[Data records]

Content starts

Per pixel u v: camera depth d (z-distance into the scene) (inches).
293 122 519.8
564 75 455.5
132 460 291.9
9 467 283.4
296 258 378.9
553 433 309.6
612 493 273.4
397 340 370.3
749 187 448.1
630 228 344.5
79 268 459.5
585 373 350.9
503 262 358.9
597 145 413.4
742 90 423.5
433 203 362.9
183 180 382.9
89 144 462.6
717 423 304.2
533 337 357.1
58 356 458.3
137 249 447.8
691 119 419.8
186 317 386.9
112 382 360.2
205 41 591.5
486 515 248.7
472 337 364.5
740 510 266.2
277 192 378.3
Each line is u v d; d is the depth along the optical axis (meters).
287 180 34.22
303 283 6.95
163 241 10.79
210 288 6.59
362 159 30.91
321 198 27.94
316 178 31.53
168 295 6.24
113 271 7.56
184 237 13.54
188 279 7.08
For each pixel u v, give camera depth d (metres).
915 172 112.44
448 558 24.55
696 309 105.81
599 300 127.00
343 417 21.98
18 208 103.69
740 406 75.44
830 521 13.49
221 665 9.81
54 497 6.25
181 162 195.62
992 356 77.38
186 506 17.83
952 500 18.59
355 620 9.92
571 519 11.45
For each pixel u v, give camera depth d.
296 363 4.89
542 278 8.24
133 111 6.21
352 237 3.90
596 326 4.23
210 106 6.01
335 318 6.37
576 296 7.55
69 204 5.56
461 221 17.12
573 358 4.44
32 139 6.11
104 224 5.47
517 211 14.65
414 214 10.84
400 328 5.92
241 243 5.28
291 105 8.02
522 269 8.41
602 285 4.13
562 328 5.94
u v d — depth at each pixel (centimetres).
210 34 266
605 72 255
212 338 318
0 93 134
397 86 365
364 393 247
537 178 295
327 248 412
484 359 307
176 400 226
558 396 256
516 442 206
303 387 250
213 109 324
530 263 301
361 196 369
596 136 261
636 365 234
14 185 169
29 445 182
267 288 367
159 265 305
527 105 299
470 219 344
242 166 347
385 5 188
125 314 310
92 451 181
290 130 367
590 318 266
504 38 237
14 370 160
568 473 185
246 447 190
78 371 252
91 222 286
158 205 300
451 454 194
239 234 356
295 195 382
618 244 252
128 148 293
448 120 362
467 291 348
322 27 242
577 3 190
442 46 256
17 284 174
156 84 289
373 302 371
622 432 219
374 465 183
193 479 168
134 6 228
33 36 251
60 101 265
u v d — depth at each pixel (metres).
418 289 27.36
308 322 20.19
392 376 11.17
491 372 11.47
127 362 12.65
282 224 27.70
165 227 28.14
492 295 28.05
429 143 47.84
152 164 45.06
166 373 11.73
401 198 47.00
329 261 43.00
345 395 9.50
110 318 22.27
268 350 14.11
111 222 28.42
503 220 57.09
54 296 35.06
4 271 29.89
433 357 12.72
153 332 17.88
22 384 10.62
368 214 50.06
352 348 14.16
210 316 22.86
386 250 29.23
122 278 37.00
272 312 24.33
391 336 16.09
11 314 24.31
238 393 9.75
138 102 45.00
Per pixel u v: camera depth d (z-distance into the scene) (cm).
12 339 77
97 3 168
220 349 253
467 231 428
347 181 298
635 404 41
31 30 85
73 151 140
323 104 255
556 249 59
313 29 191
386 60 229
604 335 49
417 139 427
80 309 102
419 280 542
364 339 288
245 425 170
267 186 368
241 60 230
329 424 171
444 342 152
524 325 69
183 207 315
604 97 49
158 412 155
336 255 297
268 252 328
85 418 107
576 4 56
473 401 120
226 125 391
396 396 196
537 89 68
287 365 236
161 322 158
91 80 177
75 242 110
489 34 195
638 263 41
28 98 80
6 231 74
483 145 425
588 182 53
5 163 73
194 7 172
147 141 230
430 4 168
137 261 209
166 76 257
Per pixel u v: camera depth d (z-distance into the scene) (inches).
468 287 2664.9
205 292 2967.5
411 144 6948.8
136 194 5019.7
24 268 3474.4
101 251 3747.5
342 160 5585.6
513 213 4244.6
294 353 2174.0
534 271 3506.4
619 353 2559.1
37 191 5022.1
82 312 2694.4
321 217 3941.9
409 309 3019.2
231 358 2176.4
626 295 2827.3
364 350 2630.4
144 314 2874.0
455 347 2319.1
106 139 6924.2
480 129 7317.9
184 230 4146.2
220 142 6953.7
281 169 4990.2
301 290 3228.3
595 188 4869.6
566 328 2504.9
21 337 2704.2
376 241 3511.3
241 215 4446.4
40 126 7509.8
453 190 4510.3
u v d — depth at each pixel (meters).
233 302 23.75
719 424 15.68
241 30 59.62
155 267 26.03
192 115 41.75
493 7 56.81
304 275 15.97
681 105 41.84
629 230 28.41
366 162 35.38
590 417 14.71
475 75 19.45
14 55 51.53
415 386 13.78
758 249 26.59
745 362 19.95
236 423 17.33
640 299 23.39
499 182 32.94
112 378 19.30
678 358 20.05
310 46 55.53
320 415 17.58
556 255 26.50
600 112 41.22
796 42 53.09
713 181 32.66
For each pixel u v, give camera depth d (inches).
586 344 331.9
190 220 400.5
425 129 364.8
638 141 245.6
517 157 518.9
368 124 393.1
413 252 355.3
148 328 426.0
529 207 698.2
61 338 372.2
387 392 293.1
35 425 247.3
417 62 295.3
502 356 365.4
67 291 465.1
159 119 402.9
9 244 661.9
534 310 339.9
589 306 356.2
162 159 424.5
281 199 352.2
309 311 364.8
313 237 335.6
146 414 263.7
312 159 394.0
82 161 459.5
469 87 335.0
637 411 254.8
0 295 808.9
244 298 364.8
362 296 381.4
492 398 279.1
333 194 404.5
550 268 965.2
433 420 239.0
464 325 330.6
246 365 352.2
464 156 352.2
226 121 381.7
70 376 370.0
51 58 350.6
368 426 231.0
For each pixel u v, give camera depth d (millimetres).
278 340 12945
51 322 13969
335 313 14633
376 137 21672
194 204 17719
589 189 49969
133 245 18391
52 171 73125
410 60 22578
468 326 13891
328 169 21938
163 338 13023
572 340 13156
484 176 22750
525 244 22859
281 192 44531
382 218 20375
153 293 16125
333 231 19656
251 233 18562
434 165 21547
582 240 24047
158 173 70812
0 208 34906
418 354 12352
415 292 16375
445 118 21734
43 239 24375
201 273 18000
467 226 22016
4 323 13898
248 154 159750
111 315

Content ends

Work to complete:
Repeat, exactly and in full, the records shown above.

Worked solution:
Per pixel u v: camera depth d (z-distance into the scene) (inches).
293 122 519.8
564 75 455.5
132 460 291.9
9 467 283.4
296 258 378.9
553 433 309.6
612 493 273.4
397 340 370.3
749 187 448.1
630 228 344.5
79 268 459.5
585 373 350.9
503 262 358.9
597 145 413.4
742 90 423.5
433 203 362.9
183 180 382.9
89 144 462.6
717 423 304.2
533 337 357.1
58 356 458.3
137 249 447.8
691 119 419.8
186 317 386.9
112 382 360.2
205 41 591.5
486 515 248.7
472 337 364.5
740 510 266.2
277 192 378.3
Each line is u v d; d is the depth along the optical axis (meters).
287 180 34.22
303 283 6.95
163 241 10.79
210 288 6.59
362 159 30.91
321 198 27.94
316 178 31.53
168 295 6.24
113 271 7.56
184 237 13.54
188 279 7.08
For each pixel u v, give camera depth d (metres).
915 172 112.44
448 558 24.55
696 309 105.81
599 300 127.00
343 417 21.98
18 208 103.69
740 406 75.44
830 521 13.49
221 665 9.81
54 497 6.25
181 162 195.62
992 356 77.38
186 506 17.83
952 500 18.59
355 620 9.92
571 519 11.45
For each pixel u v, give camera depth d.
296 363 4.89
542 278 8.24
133 111 6.21
352 237 3.90
596 326 4.23
210 106 6.01
335 318 6.37
576 296 7.55
69 204 5.56
461 221 17.12
573 358 4.44
32 139 6.11
104 224 5.47
517 211 14.65
414 214 10.84
400 328 5.92
241 243 5.28
291 105 8.02
522 269 8.41
602 285 4.13
562 328 5.94
u v d — depth at each pixel (centimetres).
210 34 266
605 72 255
212 338 318
0 93 134
397 86 365
364 393 247
537 178 295
327 248 412
484 359 307
176 400 226
558 396 256
516 442 206
303 387 250
213 109 324
530 263 301
361 196 369
596 136 261
636 365 234
14 185 169
29 445 182
267 288 367
159 265 305
527 105 299
470 219 344
242 166 347
385 5 188
125 314 310
92 451 181
290 130 367
590 318 266
504 38 237
14 370 160
568 473 185
246 447 190
78 371 252
91 222 286
158 205 300
451 454 194
239 234 356
295 195 382
618 244 252
128 148 293
448 120 362
467 291 348
322 27 242
577 3 190
442 46 256
17 284 174
156 84 289
373 302 371
622 432 219
374 465 183
193 479 168
134 6 228
33 36 251
60 101 265
u v d — depth at each pixel (metres).
418 289 27.36
308 322 20.19
392 376 11.17
491 372 11.47
127 362 12.65
282 224 27.70
165 227 28.14
492 295 28.05
429 143 47.84
152 164 45.06
166 373 11.73
401 198 47.00
329 261 43.00
345 395 9.50
110 318 22.27
268 350 14.11
111 222 28.42
503 220 57.09
54 296 35.06
4 271 29.89
433 357 12.72
153 332 17.88
22 384 10.62
368 214 50.06
352 348 14.16
210 316 22.86
386 250 29.23
122 278 37.00
272 312 24.33
391 336 16.09
11 314 24.31
238 393 9.75
138 102 45.00
Per pixel u v: camera depth d (z-distance into the scene) (cm).
12 339 77
97 3 168
220 349 253
467 231 428
347 181 298
635 404 41
31 30 85
73 151 140
323 104 255
556 249 59
313 29 191
386 60 229
604 335 49
417 139 427
80 309 102
419 280 542
364 339 288
245 425 170
267 186 368
241 60 230
329 424 171
444 342 152
524 325 69
183 207 315
604 97 49
158 412 155
336 255 297
268 252 328
85 418 107
576 4 56
473 401 120
226 125 391
396 396 196
537 89 68
287 365 236
161 322 158
91 80 177
75 242 110
489 34 195
638 263 41
28 98 80
6 231 74
483 145 425
588 182 53
5 163 73
194 7 172
147 141 230
430 4 168
137 261 209
166 76 257
Per pixel u v: camera depth d (z-distance into the scene) (inches).
468 287 2664.9
205 292 2967.5
411 144 6948.8
136 194 5019.7
24 268 3474.4
101 251 3747.5
342 160 5585.6
513 213 4244.6
294 353 2174.0
534 271 3506.4
619 353 2559.1
37 191 5022.1
82 312 2694.4
321 217 3941.9
409 309 3019.2
231 358 2176.4
626 295 2827.3
364 350 2630.4
144 314 2874.0
455 347 2319.1
106 139 6924.2
480 129 7317.9
184 230 4146.2
220 142 6953.7
281 169 4990.2
301 290 3228.3
595 188 4869.6
566 328 2504.9
21 337 2704.2
376 241 3511.3
241 215 4446.4
40 126 7509.8
453 190 4510.3
u v d — depth at each pixel (meters).
233 302 23.75
719 424 15.68
241 30 59.62
155 267 26.03
192 115 41.75
493 7 56.81
304 275 15.97
681 105 41.84
629 230 28.41
366 162 35.38
590 417 14.71
475 75 19.45
14 55 51.53
415 386 13.78
758 249 26.59
745 362 19.95
236 423 17.33
640 299 23.39
499 182 32.94
112 378 19.30
678 358 20.05
310 46 55.53
320 415 17.58
556 255 26.50
600 112 41.22
796 42 53.09
713 181 32.66
For each pixel u v, give camera depth d (inches).
586 344 331.9
190 220 400.5
425 129 364.8
638 141 245.6
517 157 518.9
368 124 393.1
413 252 355.3
148 328 426.0
529 207 698.2
61 338 372.2
387 392 293.1
35 425 247.3
417 62 295.3
502 356 365.4
67 291 465.1
159 119 402.9
9 244 661.9
534 310 339.9
589 306 356.2
162 159 424.5
281 199 352.2
309 311 364.8
313 237 335.6
146 414 263.7
312 159 394.0
82 161 459.5
469 87 335.0
637 411 254.8
0 295 808.9
244 298 364.8
362 296 381.4
492 398 279.1
333 194 404.5
550 268 965.2
433 420 239.0
464 325 330.6
246 365 352.2
464 156 352.2
226 121 381.7
70 376 370.0
51 58 350.6
368 426 231.0
For each pixel u v, give camera depth d (millimetres).
278 340 12945
51 322 13969
335 313 14633
376 137 21672
194 204 17719
589 189 49969
133 245 18391
52 171 73125
410 60 22578
468 326 13891
328 169 21938
163 338 13023
572 340 13156
484 176 22750
525 244 22859
281 192 44531
382 218 20375
153 293 16125
333 231 19656
251 233 18562
434 165 21547
582 240 24047
158 173 70812
0 208 34906
418 354 12352
415 292 16375
445 118 21734
43 239 24375
201 273 18000
467 226 22016
4 323 13898
248 154 159750
111 315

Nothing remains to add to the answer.